$$D=\{x^2+y^2+z^2\le 25,y\le -4\}. \qquad F=\{z^2,y^2,x^2\}$$
In order to find the total flux going outward D I need to evaluate two fluxes(or maybe not ? ):
the first one is the flux of the circular region surface $x^2+z^2\le 9$ (which is the intersection between the sphere and $y\le -4$)
and the second one is the surface created by cutting the sphere
I calculated the first flux by first parametrizing the surface and then by evaluating the double integral over if :
$$\iint\limits_{S_1} F\,ds$$
So I have $r(\theta)=(3\cos\theta,-4,3\sin\theta)$ with $0\le \theta \le 2\pi$
and the normal vector is $n=(0,-1,0)$. and eventually the flux will be = $-144\pi$
The problems start when I try to calculate the flux of the second surface :
So i have $r(\theta,\phi)=(p\sin\phi\sin\theta,p\cos\phi,p\sin\phi\cos\theta)$ with $0\le \theta \le 2\pi$,$\cos^{-1}{(-4/5)\le \phi \le \pi}$
The normal shoud be : $n = (-p^2\sin^2\phi\sin\theta,-p^2\sin\phi\cos\phi,-p^2\sin^2\phi\sin^2\theta)$
And when I multiply $F(r(\theta,\phi))n = -p^4\cos^2\theta(2\sin^4\phi\sin\theta+\sin\phi\cos\phi)$
Is that really What I should put in the integral? (in order to find tge flux of the second region)

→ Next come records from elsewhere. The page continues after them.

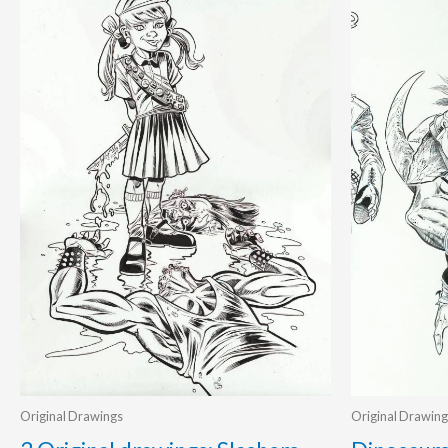
Original Drawings
Original Drawing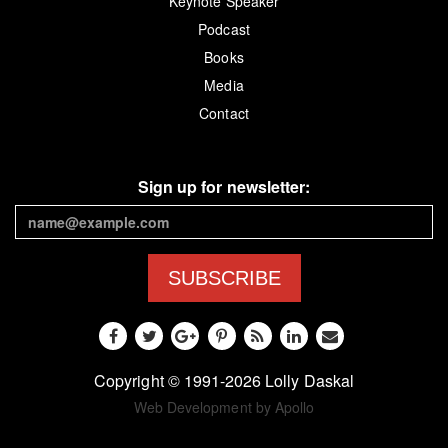
Keynote Speaker
Podcast
Books
Media
Contact
Sign up for newsletter:
SUBSCRIBE
Copyright © 1991-2026 Lolly Daskal
Web Development by Apollo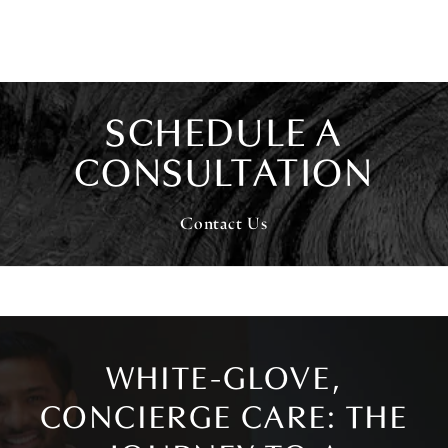
SCHEDULE A
CONSULTATION
Contact Us
WHITE-GLOVE,
CONCIERGE CARE: THE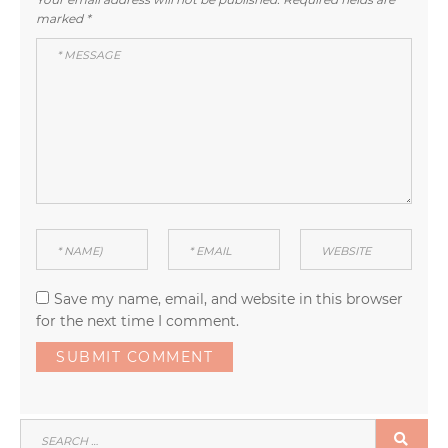
marked
*
Save my name, email, and website in this browser
for the next time I comment.
SEARCH
SEA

What I'd like to get is the total flux! What would you do to?
By divergence theorem we have
$$\iint_S \vec F \cdot \vec n dS=\iiint_D \operatorname{div}\vec F dV=\iiint_D \operatorname 2y\, dV$$
and by cylindrical coordinates we have
$$\iiint_D \operatorname 2y\, dV=\int_0^{2\pi}\,d\theta \int_{-5}^{-4} 2y\, dy\int_0^{\sqrt{25-y^2}}r\,dr$$
(solution $-\frac{81}2 \pi$)